Contrary to popular belief China does not want to continue to accumulate US Treasury issues that it views as suspect. Instead China wants a ‘basket of currencies’ to serve as the world reserve currency, not the dollar.
Here is what the deputy governor of the central bank of China recently said about what China would like to see with regard to a world reserve currency. BTW, I have no way of knowing if their central bankers lie as readily as Western central bankers…my guess is yes, they do. There is a pdf link but this link is not pdf…
Chinese Central Bank Outlines Plan To Ditch The Dollar As The Yuan’s Peg
“Hu Xiaolian, deputy governor at the Chinese central bank, has released a paper which suggests it’s soon time for China to peg the yuan to a basket of foreign currencies, rather than the U.S. dollar alone.
This especially makes sense for China given that, going forward, the U.S. might not [be] the voracious consumer it once was. Thus tying itself at the hip to the dollar might not be as useful as it was before.
“Compared with pegging to a single currency, the exchange rate regime with reference to a basket of currencies will help adjust exports and imports, current account, and balance of payment in a more effective manner. It has two-way movements of exchange rate. The RMB exchange rate has been basically stable at an adaptive and balanced level though it may fluctuate in both ways against any particular single currency.”
Read more: http://www.businessinsider.com/china-yuan-currency-basket-change-2010-7#ixzz0wDXAKh1K
Yves Smith: “Narrowly, they succeeded too well, since the dollar overshot on the downside.”
I’ve often heard this, but don’t understand it. We never went into trade surplus, so how did the dollar undershoot?
“More broadly, the measure was a partial remedy. US imports from Japan did fall markedly, but US companies did not increase their penetration of Japanese markets as hoped …”
So what? The US multilateral deficit matters more to us than any bilateral deficit. IIRC the Plaza Accord took us from 4% trade deficit to 0.5%. Good enough. It would be a blessing now.
“If China does not act, and the deficit next month is ugly, expect protectionist sabre rattling …”
Is it protectionist to take action against a country that’s horribly protectionist?
Violence against the violent is yet still vilence.
So..yes, it is still protectionism.
That word is not a prejorative, by the way.
“Violence against the violent is yet still violence.”
Rather than get caught up in a discussion of the ethics of such a situation, I’ll just note that adjusting exchange rates isn’t violence. Bonus points if it’s done in a controlled manner that lets both countries adjust.
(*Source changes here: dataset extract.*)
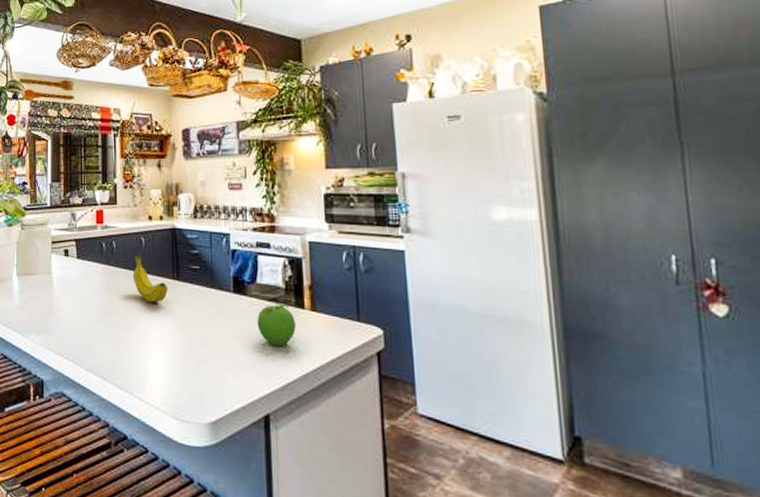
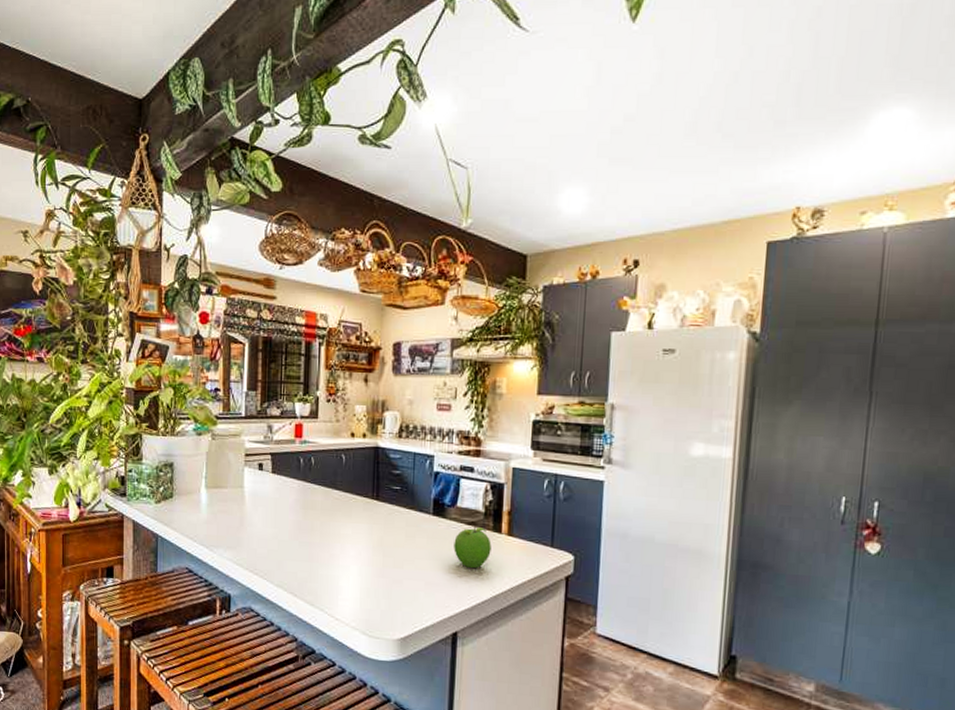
fruit: present [132,253,169,303] -> none [330,470,367,522]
“So..yes, it is still protectionism. That word is not a pejorative, by the way.”
The way ‘protectionist’ is used in contemporary political/economic discourse, it’s maybe half a step above ‘terrorist’.
Violence, and pejorative, correcting my comment
It’s not the exchange rate, it’s the fact that they hoard US dollars. That’s money they could be spending in the US, on goods produced in the US, bolstering the US economy. Instead that money is used to enforce the trade imbalance.
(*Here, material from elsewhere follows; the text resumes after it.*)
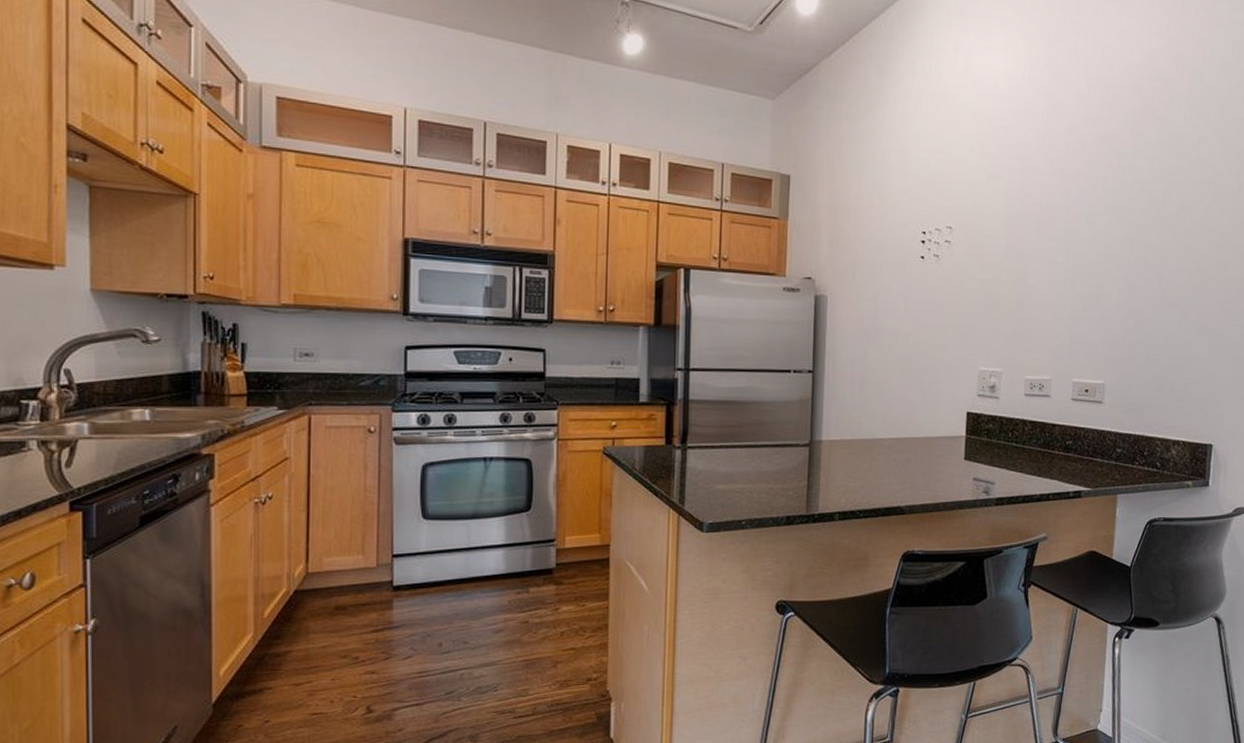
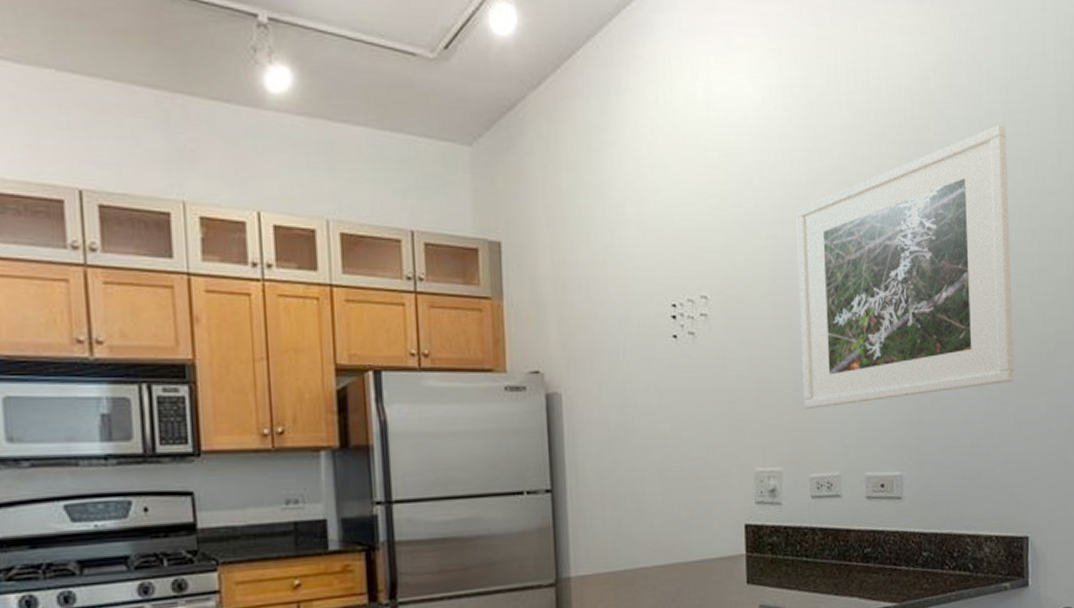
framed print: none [1025,98,1223,324] -> present [796,125,1014,409]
By doing this, they force an increase in US Aggregate Supply, while US Aggregate Demand actually decreases, (because they hoard the dollars, and foreign goods compete abainst domestic goods.) This drives down price levels, and reduces the revenue available to US producers.
It’s hardly any wonder US producers refuse to invest in domestic production.
China has been fighting a trade war with the US for the last 10 years.
And the US is losing. The Unemployed are casualties. Idled industry, industry debt, deflation and even much of the govenment deficit, is all damage inflicted upon our economy by our trading ‘partner.’
I seem to remember that Chinese workers had a substantial wage raise some time ago after ferocious strikes. Doesn’t that have the same effects as an appreciation of the RMB?